ASSIGNMENT: Transcribe all of the data verbatim, please, and leave out its pictures.
---------- ENTRIES SUPPLIED
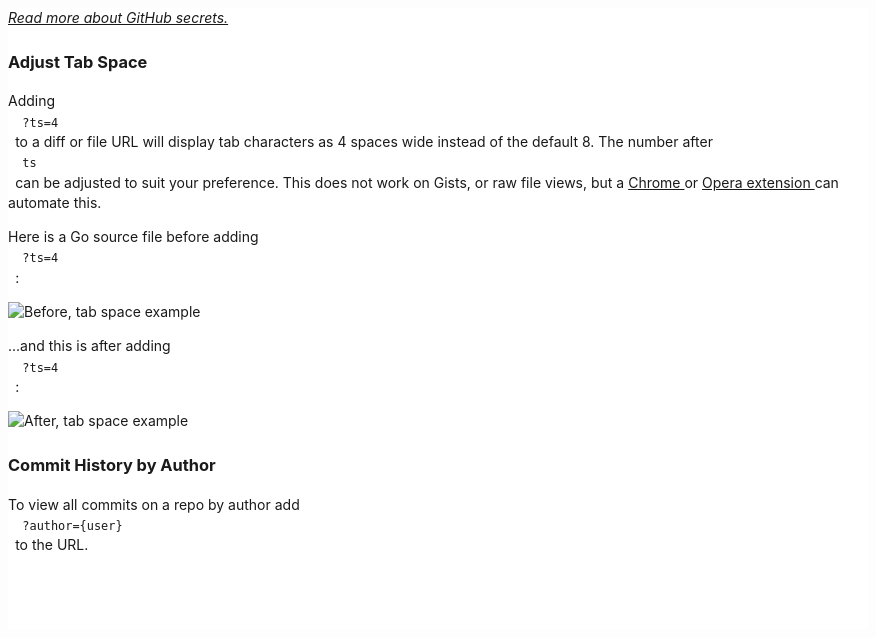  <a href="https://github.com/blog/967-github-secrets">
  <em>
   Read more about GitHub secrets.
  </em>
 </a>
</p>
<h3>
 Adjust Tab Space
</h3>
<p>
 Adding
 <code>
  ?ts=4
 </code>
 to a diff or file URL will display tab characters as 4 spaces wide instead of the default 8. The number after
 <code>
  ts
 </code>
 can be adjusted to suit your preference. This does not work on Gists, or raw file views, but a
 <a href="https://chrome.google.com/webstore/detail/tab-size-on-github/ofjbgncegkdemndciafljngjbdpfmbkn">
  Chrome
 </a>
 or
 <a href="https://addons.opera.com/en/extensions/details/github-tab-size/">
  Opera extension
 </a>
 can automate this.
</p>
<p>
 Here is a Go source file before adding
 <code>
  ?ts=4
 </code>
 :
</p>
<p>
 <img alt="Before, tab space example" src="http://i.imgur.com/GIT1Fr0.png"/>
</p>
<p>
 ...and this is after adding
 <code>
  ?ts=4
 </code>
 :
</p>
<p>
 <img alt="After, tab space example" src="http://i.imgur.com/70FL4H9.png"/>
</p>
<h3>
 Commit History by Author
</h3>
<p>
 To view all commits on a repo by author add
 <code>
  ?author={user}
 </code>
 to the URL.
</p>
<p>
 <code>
--------------------
ANSWER AREA:
  <a href="https://github.com/blog/967-github-secrets">
  <em>
   Read more about GitHub secrets.
  </em>
 </a>
</p>
<h3>
 Adjust Tab Space
</h3>
<p>
 Adding
 <code>
  ?ts=4
 </code>
 to a diff or file URL will display tab characters as 4 spaces wide instead of the default 8. The number after
 <code>
  ts
 </code>
 can be adjusted to suit your preference. This does not work on Gists, or raw file views, but a
 <a href="https://chrome.google.com/webstore/detail/tab-size-on-github/ofjbgncegkdemndciafljngjbdpfmbkn">
  Chrome
 </a>
 or
 <a href="https://addons.opera.com/en/extensions/details/github-tab-size/">
  Opera extension
 </a>
 can automate this.
</p>
<p>
 Here is a Go source file before adding
 <code>
  ?ts=4
 </code>
 :
</p>
<p>
 <img alt="Before, tab space example" src="http://i.imgur.com/GIT1Fr0.png"/>
</p>
<p>
 ...and this is after adding
 <code>
  ?ts=4
 </code>
 :
</p>
<p>
 <img alt="After, tab space example" src="http://i.imgur.com/70FL4H9.png"/>
</p>
<h3>
 Commit History by Author
</h3>
<p>
 To view all commits on a repo by author add
 <code>
  ?author={user}
 </code>
 to the URL.
</p>
<p>
 <code>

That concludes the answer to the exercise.